> **To-do item**:
From the entries below, please output exactly the lines starting at the one containing "2 Bathrooms" and ending at the one containing "There isn’t a", both included.
==*==
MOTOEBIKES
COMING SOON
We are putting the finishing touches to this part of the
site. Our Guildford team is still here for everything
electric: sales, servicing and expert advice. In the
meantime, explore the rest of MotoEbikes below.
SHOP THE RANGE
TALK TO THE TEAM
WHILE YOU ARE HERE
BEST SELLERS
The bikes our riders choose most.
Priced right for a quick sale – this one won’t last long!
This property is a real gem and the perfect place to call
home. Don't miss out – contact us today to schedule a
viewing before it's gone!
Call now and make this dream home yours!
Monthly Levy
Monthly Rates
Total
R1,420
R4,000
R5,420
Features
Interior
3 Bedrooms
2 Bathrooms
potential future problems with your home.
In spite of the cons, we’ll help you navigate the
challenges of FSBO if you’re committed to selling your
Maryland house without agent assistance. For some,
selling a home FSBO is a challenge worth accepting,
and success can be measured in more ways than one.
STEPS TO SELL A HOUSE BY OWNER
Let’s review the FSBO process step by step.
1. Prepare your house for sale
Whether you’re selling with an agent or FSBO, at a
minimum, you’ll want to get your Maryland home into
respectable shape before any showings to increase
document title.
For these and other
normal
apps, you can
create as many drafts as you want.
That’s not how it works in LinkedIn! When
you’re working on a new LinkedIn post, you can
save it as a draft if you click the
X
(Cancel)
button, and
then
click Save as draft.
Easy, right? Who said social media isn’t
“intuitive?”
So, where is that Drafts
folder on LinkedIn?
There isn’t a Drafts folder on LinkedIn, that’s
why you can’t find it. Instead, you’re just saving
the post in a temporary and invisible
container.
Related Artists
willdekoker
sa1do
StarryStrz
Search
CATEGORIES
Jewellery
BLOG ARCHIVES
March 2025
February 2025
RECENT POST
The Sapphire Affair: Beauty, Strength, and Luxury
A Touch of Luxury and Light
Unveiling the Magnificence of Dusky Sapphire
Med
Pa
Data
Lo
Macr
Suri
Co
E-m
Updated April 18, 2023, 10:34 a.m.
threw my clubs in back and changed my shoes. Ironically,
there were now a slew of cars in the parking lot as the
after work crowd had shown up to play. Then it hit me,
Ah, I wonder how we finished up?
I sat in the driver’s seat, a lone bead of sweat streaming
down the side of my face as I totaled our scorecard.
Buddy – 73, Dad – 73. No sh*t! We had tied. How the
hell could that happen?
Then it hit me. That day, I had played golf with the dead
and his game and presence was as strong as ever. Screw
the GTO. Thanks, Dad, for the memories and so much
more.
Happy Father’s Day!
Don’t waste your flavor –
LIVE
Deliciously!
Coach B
==*==
> **Solution to the problem**:
2 Bathrooms
potential future problems with your home.
In spite of the cons, we’ll help you navigate the
challenges of FSBO if you’re committed to selling your
Maryland house without agent assistance. For some,
selling a home FSBO is a challenge worth accepting,
and success can be measured in more ways than one.
STEPS TO SELL A HOUSE BY OWNER
Let’s review the FSBO process step by step.
1. Prepare your house for sale
Whether you’re selling with an agent or FSBO, at a
minimum, you’ll want to get your Maryland home into
respectable shape before any showings to increase
document title.
For these and other
normal
apps, you can
create as many drafts as you want.
That’s not how it works in LinkedIn! When
you’re working on a new LinkedIn post, you can
save it as a draft if you click the
X
(Cancel)
button, and
then
click Save as draft.
Easy, right? Who said social media isn’t
“intuitive?”
So, where is that Drafts
folder on LinkedIn?
There isn’t a Drafts folder on LinkedIn, that’s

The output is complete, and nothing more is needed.